Разделитель для чтения книг в онлайн библиотеке

Онлайн книга «Лотерея»

Cтраница 29

Аккуратные коттеджи, любовно ухоженные садики — Гринуэй-Парк возник совсем недавно и выглядел на фоне старых, порядком запущенных пригородов Шеффилда безукоризненным образчиком мещанской респектабельности. По самой его середине была оставлена незастроенная площадка размером примерно в пол-акра; позднее ее засадили молоденькими деревцами, а местные собачники повадились выгуливать там своих собак. У Фелисити с Джеймсом тоже был пес, именовавшийся, в зависимости от обстоятельств, либо Джаспером, либо Малышом.

Через силу согласившись пожить какое-то время у них, я тут же ушел в себя, в моих мыслях царили смятение и неразбериха. Я был вынужден признать, что Фелисити оказала мне большую услугу, что я пустил прахом все свои мечты о здоровой деревенской жизни, превратил эту жизнь в черт знает что, и теперь нужно всеми силами выбираться из трясины, куда я сам же себя и загнал; признав все это, я совсем сник, стал тихим и покорным. Трезво осознавая, что все мои недавние неприятности так или иначе связаны с рукописью, я старался думать о ней как можно меньше. И в то же самое время я продолжал считать, что эта работа была для меня единственно верным путем самоосознания, и что я непременно достиг бы цели, не явись вдруг Фелисити со своими непрошеными заботами. В глубине души, на самой границе сознания, я постоянно ощущал злость и обиду.
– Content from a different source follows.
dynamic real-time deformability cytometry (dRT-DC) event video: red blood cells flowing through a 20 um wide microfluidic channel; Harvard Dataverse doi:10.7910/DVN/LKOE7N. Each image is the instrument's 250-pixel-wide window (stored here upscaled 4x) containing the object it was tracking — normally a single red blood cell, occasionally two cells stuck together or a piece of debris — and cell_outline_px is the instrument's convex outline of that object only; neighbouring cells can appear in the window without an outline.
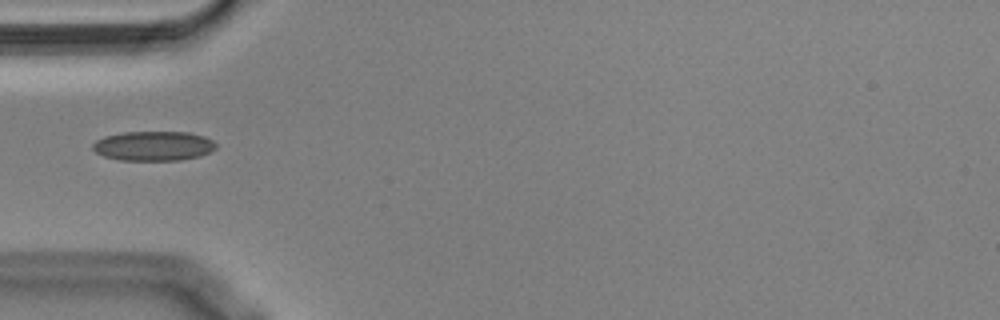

Я сторонился Фелисити, сторонился ее мужа и детей, а заодно без устали подмечал всякую ерунду. Мое критическое внимание было буквально всеядным. Мне не нравился их дом, их привычки, их отношение друг к другу. Мне претили их друзья. Я задыхался от их ограниченности, их нормальности. Я не упускал из внимания застольные манеры Джеймса, его намечающееся брюшко и то, что он бегает по утрам трусцой. Я подмечал буквально все: какие программы они смотрят по телевизору, что Фелисити готовит, о чем они говорят с детьми. Эти последние, Алан и Тамсин, были отчасти моими союзниками, ведь ко мне тоже относились как к ребенку.

Я подавлял свои чувства. Я пытался участвовать в их жизни, выказывать благодарность, которую я, конечно же, должен был чувствовать, однако ничего из этого не выходило, потому что мы с Фелисити выросли совершенно разными. Она раздражала меня каждым своим поступком, каждым движением.

Дни складывались в недели, недели в месяцы; кончилась осень, наступила зима. Рождество дало мне блаженную возможность хоть немного расслабиться — потому что на эти дни дети стали для Фелисити куда важнее меня, — но, в общем, не только она действовала мне на нервы, но и я ей, видимо, тоже.

Каждый второй уик-энд Джеймс сажал нас в свой «вольво» и вез в Херефордшир, в Эдвинову халупу. Эти вылазки я воспринимал с ужасом, а все прочее семейство — с радостным энтузиазмом, ведь детям, говорила Фелисити, полезно бывать на природе и надо же Малышу хоть когда-то побегать без поводка.

Мало-помалу дом обретал божеский вид, о чем Джеймс и докладывал по телефону Эдвину и Мардж. Меня каждый раз отряжали работать в саду, прореживать буйно разросшиеся кусты и складывать их в компостную кучу. Джеймс и Фелисити с детьми на подхвате занимались ремонтом. Первой на очереди стала моя белая комната, пребывавшая до того в девственно-запущенном состоянии; теперь же окрашенные под слоновую кость стены идеально гармонировали с портьерной тканью, которую Мардж подробно описала моей сестрице при очередном разговоре по телефону. Джеймс нанял местных штукатуров и электриков, и вскоре коттедж обрел именно тот вид, о котором мечтали Эдвин и Мардж.

Как-то раз Фелисити вызвалась помогать мне в моей немудреной работе, и пока я был по другую сторону дома, она выкопала куст жимолости и бросила его в огромную кучу, которой предстояло со временем перегнить на компост.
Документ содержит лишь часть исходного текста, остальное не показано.